┌─ Texto de estudio

Slivana Pérez es psicóloga, actual secretaria de Derechos Humanos y Géneros de la provincia. La llegada del macrismo a la presidencia del país unió su camino con el de Juan. El punto de confluencia fue el Frente Patria Grande, un espacio político que aportó a la victoria del Frente de Todos en 2019.

Juan fue candidato a diputado nacional, abrió el camino para construir el actual equipo de la Secretaría que conduce Silvana, ejerció la vicepresidencia del Instituto de Cultura y luego llegó a la Dirección de Tierras del INAI, dándose la difícil tarea de atravesar el maltrecho camino de regularización de las propiedades indígenas en el país.

Silvana: “Me sentí inmediatamente conducida por Juan. Me impactó su serenidad y profunda inteligencia, que le permitía sintetizar los reclamos de los pueblos indígenas y sectores populares, de las mujeres, de la producción, ecológicos, desde una mirada propia, pero usando todas las herramientas existentes, incluso las que muchas veces son armas de colonización. Juan tenía una mirada de transformación del mundo, desde lo indígena, pero con un horizonte muy general”.

 

Juan y los escritores Lecko Zamora y Mariela Tulián.

└─
┌─ Material proporcionado

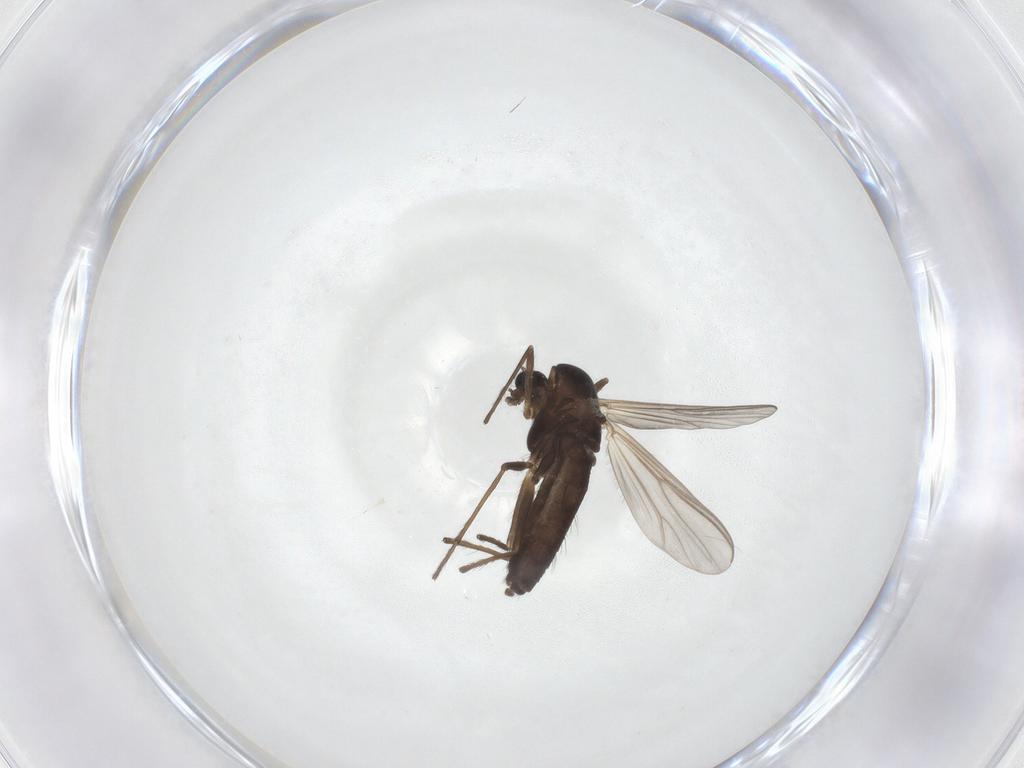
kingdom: Animalia
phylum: Arthropoda
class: Insecta
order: Diptera
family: Chironomidae
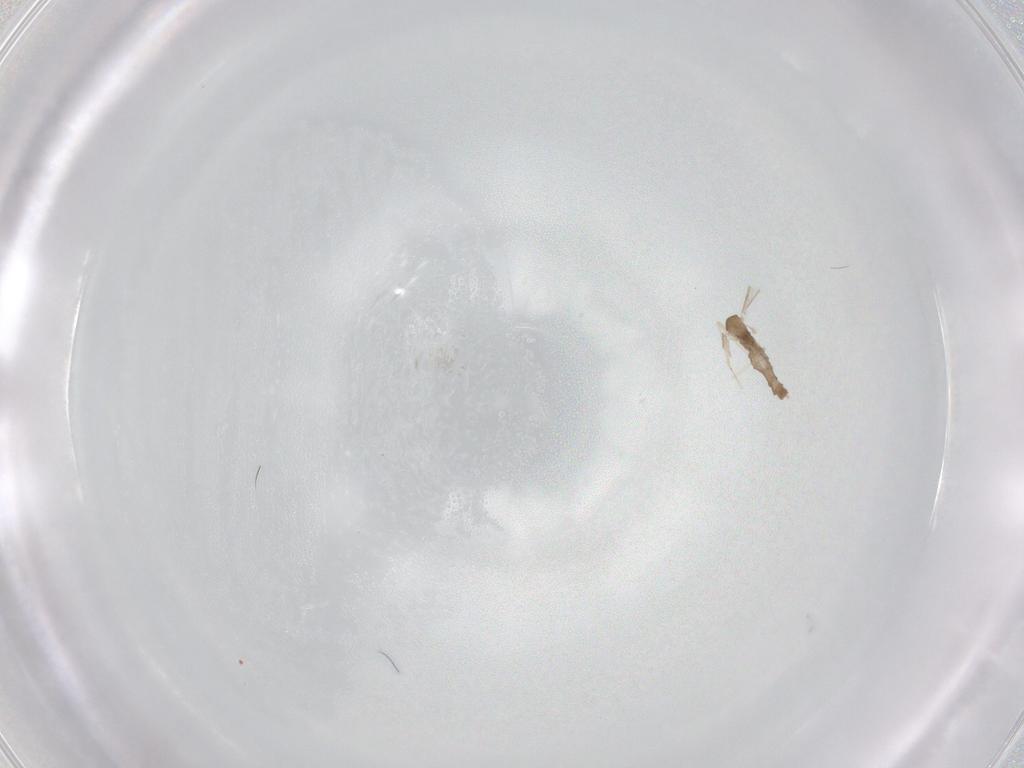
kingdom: Animalia
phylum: Arthropoda
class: Insecta
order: Diptera
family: Cecidomyiidae
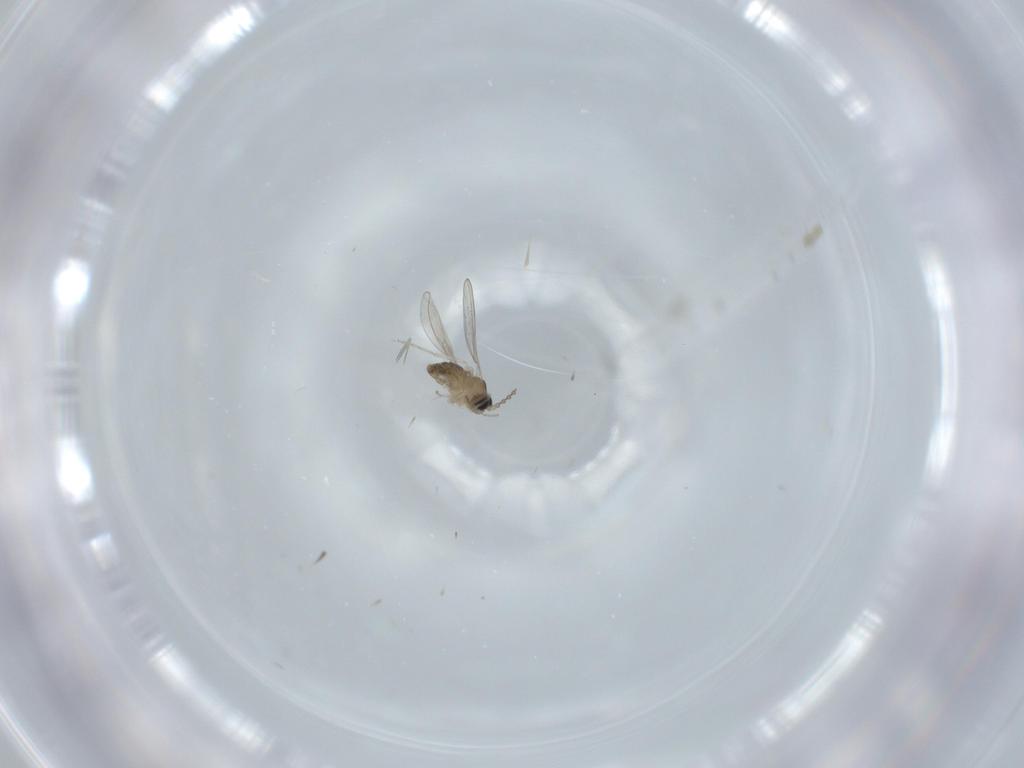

└─

▸ **Consigna 1**
Indique si cada afirmación coincide con el texto de estudio. Responda sí o no y cite literalmente las palabras del texto que lo deciden: (a) El Frente Patria Grande aportó a la victoria del Frente de Todos en 2019. (b) Juan ejerció la presidencia del Instituto de Cultura. (c) Según Silvana, la mirada de Juan tenía un horizonte limitado a lo indígena.
▸ **Consigna 2**
Prosiga el texto de estudio sobre Juan y Silvana Pérez a partir del punto en que termina.

▸ **Resultado 1**
(a) Sí: «un espacio político que aportó a la victoria del Frente de Todos en 2019».
(b) No: «ejerció la vicepresidencia del Instituto de Cultura».
(c) No: «desde lo indígena, pero con un horizonte muy general».

▸ **Resultado 2**
La reparación

Juan falleció por Covid hace casi un año. En noviembre de 2018, las antropólogas Cecilia Hidalgo y Lena Dávila le hicieron una larga entrevista. Frente a su sorpresiva partida, este testimonio fue elegido por la fiscalía para formar la prueba del juicio. Aquella entrevista, que mencionamos al comenzar este relato, muestra a Juan en plenitud: “Gracias a gente como vos, todas las estrategias de silencio están fracasando”, le dijo Cecilia.

La jueza escuchó a Juan hablar sobre el negacionismo, la invisibilización, el racismo y el genocidio indígena. También, sobre la importancia de la colaboración entre lo académico y lo popular, de los archivos oficiales y el otro archivo que forman “nuestros viejos”. Juan opinó que sería reparador que los archivos volvieran a las comunidades, para que los “objetos de estudio” se humanicen.

En esa entrevista-testimonio, Juan mostró los puentes de comunicación entre las matanzas indígenas, las masacres obreras, las apropiaciones de bebés, las desapariciones, los lenguajes de la represión, la violencia de la última dictadura, los sufrimientos de los combatientes en Malvinas. “La cuestión indígena –aseguró– es muy transversal a los procesos independentistas, de defensa de soberanía y territorio a lo largo de nuestra historia”.

Juan habló sobre educación y cultura. Habló de la cosmovisión indígena y de la necesidad de defender la cultura propia, abrazándose a la cultura mundial. Napalpí no significa “cementerio”, explica, porque los muertos en la cultura qom no se van al cielo, al purgatorio o al infierno. Napalpí significa encuentro, porque los muertos se quedan entre los vivos, vuelven como pájaros y estrellas, como el agua y los árboles. También creía que el desafío es aprender sobre el Tigris y el Éufrates, pero también sobre nuestro Río Negro, nuestro Paraná, nuestro Pilcomayo. Trabajar en el aula El principito, y también La niña de cabellos largos, porque es nuestra cultura.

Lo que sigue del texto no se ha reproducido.